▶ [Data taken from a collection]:
..............................

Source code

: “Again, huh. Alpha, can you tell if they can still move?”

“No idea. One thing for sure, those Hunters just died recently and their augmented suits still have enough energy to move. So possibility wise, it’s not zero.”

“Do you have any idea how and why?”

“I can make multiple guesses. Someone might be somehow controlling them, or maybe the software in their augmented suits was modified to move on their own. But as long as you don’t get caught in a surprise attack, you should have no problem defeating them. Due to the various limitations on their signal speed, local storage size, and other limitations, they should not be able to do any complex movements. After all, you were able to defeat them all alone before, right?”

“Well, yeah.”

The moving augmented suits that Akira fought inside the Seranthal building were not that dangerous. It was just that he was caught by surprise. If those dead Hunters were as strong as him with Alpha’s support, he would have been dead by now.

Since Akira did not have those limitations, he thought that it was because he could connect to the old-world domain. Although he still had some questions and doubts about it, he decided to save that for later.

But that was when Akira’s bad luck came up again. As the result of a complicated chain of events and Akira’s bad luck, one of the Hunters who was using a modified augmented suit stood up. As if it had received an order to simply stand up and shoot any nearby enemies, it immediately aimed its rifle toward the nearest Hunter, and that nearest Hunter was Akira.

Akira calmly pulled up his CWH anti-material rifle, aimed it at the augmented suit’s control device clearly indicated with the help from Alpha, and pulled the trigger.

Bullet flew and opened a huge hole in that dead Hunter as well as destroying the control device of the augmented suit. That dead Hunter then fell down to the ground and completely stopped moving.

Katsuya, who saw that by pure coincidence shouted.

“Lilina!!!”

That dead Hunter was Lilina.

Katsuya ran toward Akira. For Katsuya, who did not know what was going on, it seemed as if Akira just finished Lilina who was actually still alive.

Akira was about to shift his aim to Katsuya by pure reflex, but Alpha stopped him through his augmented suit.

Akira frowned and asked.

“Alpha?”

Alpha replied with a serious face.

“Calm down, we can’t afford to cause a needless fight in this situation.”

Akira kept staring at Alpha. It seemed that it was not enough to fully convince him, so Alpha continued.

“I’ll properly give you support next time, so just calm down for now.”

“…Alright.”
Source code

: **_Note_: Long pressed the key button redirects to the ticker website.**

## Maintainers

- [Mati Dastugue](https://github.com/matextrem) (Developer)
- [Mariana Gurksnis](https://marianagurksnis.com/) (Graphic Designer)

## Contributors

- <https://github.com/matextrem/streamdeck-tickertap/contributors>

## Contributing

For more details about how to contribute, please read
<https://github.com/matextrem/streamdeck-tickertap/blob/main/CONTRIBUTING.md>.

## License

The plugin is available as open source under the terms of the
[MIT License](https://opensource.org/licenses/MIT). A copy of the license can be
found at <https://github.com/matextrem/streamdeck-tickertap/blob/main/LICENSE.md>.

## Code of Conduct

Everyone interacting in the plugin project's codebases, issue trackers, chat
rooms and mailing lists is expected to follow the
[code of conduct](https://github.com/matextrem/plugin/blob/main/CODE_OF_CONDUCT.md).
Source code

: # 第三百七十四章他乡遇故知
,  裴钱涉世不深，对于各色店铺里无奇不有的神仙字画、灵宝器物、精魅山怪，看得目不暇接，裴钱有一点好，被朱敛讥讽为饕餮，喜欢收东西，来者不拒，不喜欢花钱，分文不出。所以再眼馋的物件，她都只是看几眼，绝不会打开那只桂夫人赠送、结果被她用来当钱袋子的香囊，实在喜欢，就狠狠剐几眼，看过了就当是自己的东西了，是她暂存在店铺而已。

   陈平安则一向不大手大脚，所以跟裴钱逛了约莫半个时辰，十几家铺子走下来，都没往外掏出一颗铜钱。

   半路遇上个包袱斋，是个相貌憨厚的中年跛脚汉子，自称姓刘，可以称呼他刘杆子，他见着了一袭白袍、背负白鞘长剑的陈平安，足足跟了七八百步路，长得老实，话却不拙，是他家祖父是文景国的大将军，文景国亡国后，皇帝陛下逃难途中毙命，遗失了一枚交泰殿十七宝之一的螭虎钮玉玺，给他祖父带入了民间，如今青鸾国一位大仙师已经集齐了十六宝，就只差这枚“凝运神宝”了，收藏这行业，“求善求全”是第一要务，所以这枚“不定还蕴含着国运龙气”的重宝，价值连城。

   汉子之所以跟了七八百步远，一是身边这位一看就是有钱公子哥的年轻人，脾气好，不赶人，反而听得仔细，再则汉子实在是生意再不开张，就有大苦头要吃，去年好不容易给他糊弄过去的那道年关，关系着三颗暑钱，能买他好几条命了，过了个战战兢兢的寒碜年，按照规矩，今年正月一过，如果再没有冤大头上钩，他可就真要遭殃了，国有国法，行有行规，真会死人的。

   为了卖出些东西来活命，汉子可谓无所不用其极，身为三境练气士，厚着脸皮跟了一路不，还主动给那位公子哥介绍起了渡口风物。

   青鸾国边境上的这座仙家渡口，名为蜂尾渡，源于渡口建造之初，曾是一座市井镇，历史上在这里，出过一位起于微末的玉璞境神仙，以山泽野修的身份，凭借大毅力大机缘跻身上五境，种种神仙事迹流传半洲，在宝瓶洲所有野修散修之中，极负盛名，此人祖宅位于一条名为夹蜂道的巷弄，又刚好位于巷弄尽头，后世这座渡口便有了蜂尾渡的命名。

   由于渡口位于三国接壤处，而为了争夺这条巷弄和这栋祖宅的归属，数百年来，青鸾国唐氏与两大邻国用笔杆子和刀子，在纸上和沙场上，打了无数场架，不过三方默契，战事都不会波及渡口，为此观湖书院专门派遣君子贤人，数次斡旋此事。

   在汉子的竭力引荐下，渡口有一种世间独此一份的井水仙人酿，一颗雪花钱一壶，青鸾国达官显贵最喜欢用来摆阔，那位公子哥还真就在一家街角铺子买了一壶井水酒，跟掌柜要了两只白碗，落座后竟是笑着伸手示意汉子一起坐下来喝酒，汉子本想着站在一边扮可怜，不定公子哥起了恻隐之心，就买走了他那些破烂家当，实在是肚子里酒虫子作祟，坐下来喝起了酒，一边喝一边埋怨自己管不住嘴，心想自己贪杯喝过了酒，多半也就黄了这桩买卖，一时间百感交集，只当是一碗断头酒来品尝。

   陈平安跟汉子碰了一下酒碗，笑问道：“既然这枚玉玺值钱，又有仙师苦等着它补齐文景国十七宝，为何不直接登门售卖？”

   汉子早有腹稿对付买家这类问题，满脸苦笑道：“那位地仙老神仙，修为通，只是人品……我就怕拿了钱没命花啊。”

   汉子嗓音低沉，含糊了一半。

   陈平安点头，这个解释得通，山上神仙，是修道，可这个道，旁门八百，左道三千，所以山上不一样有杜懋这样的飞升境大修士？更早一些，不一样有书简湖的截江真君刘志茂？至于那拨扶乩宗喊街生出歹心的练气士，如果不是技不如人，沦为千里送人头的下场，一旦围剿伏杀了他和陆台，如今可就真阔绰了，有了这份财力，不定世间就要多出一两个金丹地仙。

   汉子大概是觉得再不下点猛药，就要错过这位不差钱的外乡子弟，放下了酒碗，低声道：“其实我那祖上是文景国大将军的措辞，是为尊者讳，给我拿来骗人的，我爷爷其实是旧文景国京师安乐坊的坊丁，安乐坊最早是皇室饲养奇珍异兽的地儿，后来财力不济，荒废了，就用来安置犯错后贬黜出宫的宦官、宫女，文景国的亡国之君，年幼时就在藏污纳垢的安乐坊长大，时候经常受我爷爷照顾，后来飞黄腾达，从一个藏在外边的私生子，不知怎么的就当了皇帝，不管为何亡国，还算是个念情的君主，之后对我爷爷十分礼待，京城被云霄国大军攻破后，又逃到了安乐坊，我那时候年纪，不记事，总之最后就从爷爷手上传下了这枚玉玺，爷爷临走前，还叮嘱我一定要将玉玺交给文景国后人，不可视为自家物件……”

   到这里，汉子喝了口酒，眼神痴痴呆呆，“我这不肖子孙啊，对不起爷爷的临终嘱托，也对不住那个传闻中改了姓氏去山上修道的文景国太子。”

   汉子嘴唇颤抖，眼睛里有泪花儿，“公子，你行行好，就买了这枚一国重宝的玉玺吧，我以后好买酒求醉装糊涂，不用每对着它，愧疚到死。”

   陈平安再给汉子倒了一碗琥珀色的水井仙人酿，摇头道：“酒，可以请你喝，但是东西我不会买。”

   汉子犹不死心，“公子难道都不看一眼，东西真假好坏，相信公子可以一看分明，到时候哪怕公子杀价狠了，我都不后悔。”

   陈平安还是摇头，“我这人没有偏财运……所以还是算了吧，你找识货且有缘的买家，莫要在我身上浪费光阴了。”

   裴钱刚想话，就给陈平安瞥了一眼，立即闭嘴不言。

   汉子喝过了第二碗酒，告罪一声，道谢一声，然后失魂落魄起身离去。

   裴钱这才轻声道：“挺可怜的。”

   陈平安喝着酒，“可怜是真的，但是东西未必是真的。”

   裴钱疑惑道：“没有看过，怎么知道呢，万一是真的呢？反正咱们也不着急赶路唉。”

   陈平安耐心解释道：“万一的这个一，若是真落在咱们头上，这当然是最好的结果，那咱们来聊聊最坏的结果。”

..............................

▶ [Aim of the task]: Swap every "陈平安" for "陈先生" in the lines starting with the one that contains "裴钱刚想话，就给陈平安瞥了一眼，立即闭嘴不言。" and going on through the end of the rows, leaving everything else unchanged. Give back only those lines.

▶ [Your response]:
   裴钱刚想话，就给陈先生瞥了一眼，立即闭嘴不言。

   汉子喝过了第二碗酒，告罪一声，道谢一声，然后失魂落魄起身离去。

   裴钱这才轻声道：“挺可怜的。”

   陈先生喝着酒，“可怜是真的，但是东西未必是真的。”

   裴钱疑惑道：“没有看过，怎么知道呢，万一是真的呢？反正咱们也不着急赶路唉。”

   陈先生耐心解释道：“万一的这个一，若是真落在咱们头上，这当然是最好的结果，那咱们来聊聊最坏的结果。”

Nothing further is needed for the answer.